Open Access Dissertation

Department

Moore School of Business

Sub-Department

Business Administration

First Advisor

Tatiana Kostova

Abstract

The dissertation explores determinants and consequences of international diversification and consists of two essays. Essay I focuses on the relationship between international diversification and firm performance (ID-P). Drawing on the global strategy literature and the institution-based view of strategy, we propose that the mixed findings of extant research on the ID-P relationship can be explained by the contextual conditions in which this relationship exists, including home-country formal and informal institutions. The model is tested in a meta-analysis (HOMA, MARA, and HiLLMA analyses) of firm-, industry-, and home country-level factors driving the ID-P relationship. The sample consists of 359 primary studies across 32 countries between 1972 and 2012—the largest sample of primary studies of any meta-analysis on this topic to date. The main finding is that international diversification positively impacts firm performance and the strength of this effect is contingent on the specific formal and informal institutions of the home country. Essay II focuses on the relationship between corporate governance and international diversification (CG-ID).
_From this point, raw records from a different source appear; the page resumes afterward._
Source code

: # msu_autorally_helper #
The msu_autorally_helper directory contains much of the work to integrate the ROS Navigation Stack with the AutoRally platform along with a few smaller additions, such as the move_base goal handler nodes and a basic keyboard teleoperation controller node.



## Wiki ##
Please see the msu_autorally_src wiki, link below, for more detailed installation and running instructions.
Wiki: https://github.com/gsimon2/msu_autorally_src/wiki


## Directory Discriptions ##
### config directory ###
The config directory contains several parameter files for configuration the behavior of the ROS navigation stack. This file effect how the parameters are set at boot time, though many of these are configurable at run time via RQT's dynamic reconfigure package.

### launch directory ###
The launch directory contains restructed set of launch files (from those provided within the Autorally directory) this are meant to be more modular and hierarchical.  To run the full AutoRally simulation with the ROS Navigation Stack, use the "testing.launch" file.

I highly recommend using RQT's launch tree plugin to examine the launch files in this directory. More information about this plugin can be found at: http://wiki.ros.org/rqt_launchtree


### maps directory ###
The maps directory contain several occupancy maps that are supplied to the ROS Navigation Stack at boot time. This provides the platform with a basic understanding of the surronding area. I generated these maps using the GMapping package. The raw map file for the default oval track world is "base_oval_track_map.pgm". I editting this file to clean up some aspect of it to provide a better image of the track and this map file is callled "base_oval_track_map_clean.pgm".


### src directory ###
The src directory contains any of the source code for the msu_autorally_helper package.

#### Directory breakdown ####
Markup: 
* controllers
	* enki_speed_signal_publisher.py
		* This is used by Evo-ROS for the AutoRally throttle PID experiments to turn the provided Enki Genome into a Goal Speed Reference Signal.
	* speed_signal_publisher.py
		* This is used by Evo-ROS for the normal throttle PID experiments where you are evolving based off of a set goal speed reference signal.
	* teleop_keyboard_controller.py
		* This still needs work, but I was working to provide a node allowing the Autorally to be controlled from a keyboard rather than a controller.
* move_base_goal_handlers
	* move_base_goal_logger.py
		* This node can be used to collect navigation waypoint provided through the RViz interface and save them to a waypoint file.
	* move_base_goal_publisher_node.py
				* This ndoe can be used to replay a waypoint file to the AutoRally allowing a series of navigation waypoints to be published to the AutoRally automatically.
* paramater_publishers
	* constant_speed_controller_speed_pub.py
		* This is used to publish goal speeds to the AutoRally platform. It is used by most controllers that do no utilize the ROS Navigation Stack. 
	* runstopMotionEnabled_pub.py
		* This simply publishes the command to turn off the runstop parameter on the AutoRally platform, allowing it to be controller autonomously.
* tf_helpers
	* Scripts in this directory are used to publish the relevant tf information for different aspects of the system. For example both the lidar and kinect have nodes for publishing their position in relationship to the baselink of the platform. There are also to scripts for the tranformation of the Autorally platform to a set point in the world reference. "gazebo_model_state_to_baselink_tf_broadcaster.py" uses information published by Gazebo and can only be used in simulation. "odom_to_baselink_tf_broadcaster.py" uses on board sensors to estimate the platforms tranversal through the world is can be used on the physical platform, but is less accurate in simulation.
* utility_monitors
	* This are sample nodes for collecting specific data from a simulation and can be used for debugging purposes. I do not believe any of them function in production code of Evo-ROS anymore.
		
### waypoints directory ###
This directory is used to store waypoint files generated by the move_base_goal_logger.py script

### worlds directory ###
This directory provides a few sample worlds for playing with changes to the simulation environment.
The study utilizes a multidimensional conceptualization of the two constructs, exploring breadth and depth of ID and several mechanisms of CG (e.g., ownership concentration, CEO compensation, and board independence). Drawing on agency theory and the resource and information-processing perspectives, we propose bidirectional causal effects between CG and ID. Our arguments are then contextualized by exploring the moderating effect of home-country institutional and cultural conditions and, in particular, the legal protection of minority shareholders and the national uncertainty avoidance. We test the model using meta-analytic structural equation modeling (MASEM) with data from 104 primary studies across 28 countries covering the 1970-2012 period and find overall support for our theoretical predictions. The dissertation contributes to the literatures of global strategy and corporate governance and provides valuable insights to the practice of international business.